The second component is the daily assessment of all trials based on the requirements in the regulatory intelligence library, determining what must be disclosed, on which registry, and by when. The TrialScope Disclose global registry compliance module does this by applying decision logic across 60+ registries and distinguishing between regulatory obligations and policy commitments.
Intelligence without execution is research, and the knowledge does not reliably determine disclosure obligation. Without regulatory intelligence, execution is guesswork, and existing processes and systems rely on incomplete or outdated information to assess transparency mandates.

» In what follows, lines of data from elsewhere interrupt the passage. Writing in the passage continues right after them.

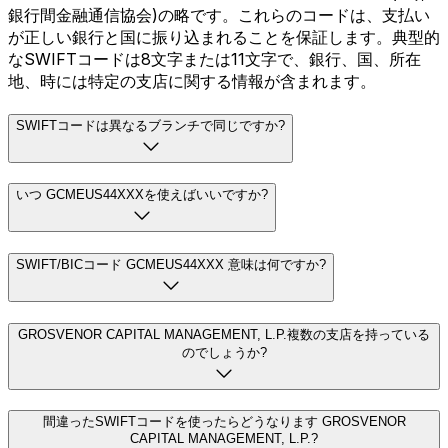
銀行間金融通信協会)の略です。これらのコードは、支払い
が正しい銀行と国に振り込まれることを保証します。典型的
なSWIFTコードは8文字または11文字で、銀行、国、所在
地、時には特定の支店に関する情報が含まれます。
SWIFTコードは異なるブランチで同じですか?
いつ GCMEUS44XXXを使えばいいですか?
SWIFT/BICコード GCMEUS44XXX 意味は何ですか?
GROSVENOR CAPITAL MANAGEMENT, L.P.複数の支店を持っている
のでしょうか?
間違ったSWIFTコードを使ったらどうなります GROSVENOR
CAPITAL MANAGEMENT, L.P.?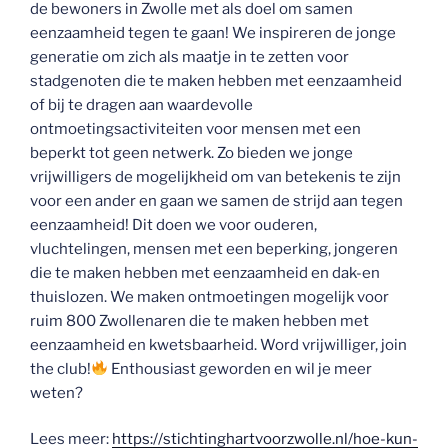
de bewoners in Zwolle met als doel om samen
eenzaamheid tegen te gaan! We inspireren de jonge
generatie om zich als maatje in te zetten voor
stadgenoten die te maken hebben met eenzaamheid
of bij te dragen aan waardevolle
ontmoetingsactiviteiten voor mensen met een
beperkt tot geen netwerk. Zo bieden we jonge
vrijwilligers de mogelijkheid om van betekenis te zijn
voor een ander en gaan we samen de strijd aan tegen
eenzaamheid! Dit doen we voor ouderen,
vluchtelingen, mensen met een beperking, jongeren
die te maken hebben met eenzaamheid en dak-en
thuislozen. We maken ontmoetingen mogelijk voor
ruim 800 Zwollenaren die te maken hebben met
eenzaamheid en kwetsbaarheid. Word vrijwilliger, join
the club!
Enthousiast geworden en wil je meer
weten?
Lees meer:
https://stichtinghartvoorzwolle.nl/hoe-kun-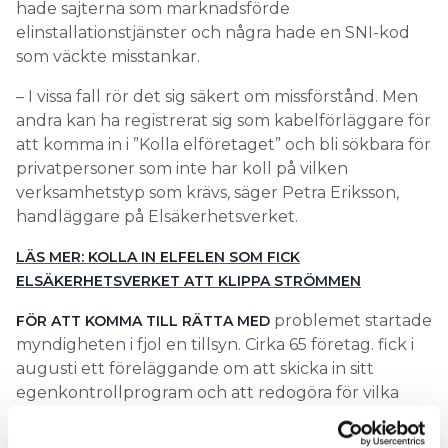
hade sajterna som marknadsförde
elinstallationstjänster och några hade en SNI-kod
som väckte misstankar.
– I vissa fall rör det sig säkert om missförstånd. Men
andra kan ha registrerat sig som kabelförläggare för
att komma in i ”Kolla elföretaget” och bli sökbara för
privatpersoner som inte har koll på vilken
verksamhetstyp som krävs, säger Petra Eriksson,
handläggare på Elsäkerhetsverket.
LÄS MER: KOLLA IN ELFELEN SOM FICK
ELSÄKERHETSVERKET ATT KLIPPA STRÖMMEN
problemet startade
FÖR ATT KOMMA TILL RÄTTA MED
myndigheten i fjol en tillsyn. Cirka 65 företag. fick i
augusti ett föreläggande om att skicka in sitt
egenkontrollprogram och att redogöra för vilka
elnätsbolag de arbetar för. Efter det avregistrerade
sig ett antal från företagsregistret. Andra knöt till sig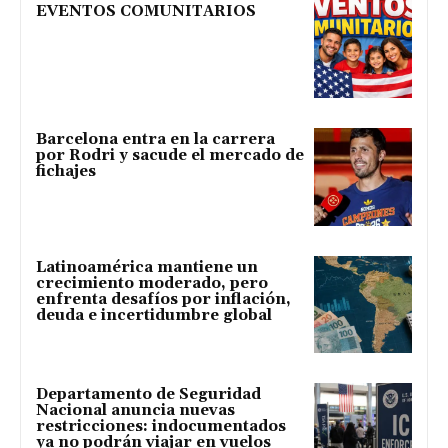
EVENTOS COMUNITARIOS
Barcelona entra en la carrera
por Rodri y sacude el mercado de
fichajes
Latinoamérica mantiene un
crecimiento moderado, pero
enfrenta desafíos por inflación,
deuda e incertidumbre global
Departamento de Seguridad
Nacional anuncia nuevas
restricciones: indocumentados
ya no podrán viajar en vuelos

Why is tracking disclosure obligations across 80+ countries so difficult?
Disclosure compliance is primarily a visibility problem, not a knowledge problem. Requirements are distributed across departments, affiliates, and CROs, and regulations change more frequently than internal SOPs can capture. Relying on people rather than systems means knowledge walks out the door when team members leave.
Can a sponsor transfer accountability to a CRO or service provider managing local registries?
No. The obligation to comply and the liability for failures remain with the sponsor regardless of which partner executes the submission. Sponsors must always know what was disclosed, on which registry, and by when. There are additional reasons to maintain central oversight: all disclosed data are public and could affect patent filings, disclosure dates can impact IP strategy, and global consistency requires that the same trial tells the same story across all registries.
What are the two main challenges when a disclosure regulation changes?
The first challenge is simply becoming aware of the change and correctly interpreting it. The second challenge is identifying which trials in your portfolio are affected by the change.
What are the foundational components of a global disclosure compliance model?
Two core components are essential. The first is a centrally maintained regulatory knowledge base covering requirements for every country where trials are conducted, continuously updated to reflect changes across 60+ registries, replacing manual monitoring. The second is a systematic daily assessment process that applies those requirements to each trial, determining what must be disclosed, on which registry, and by when.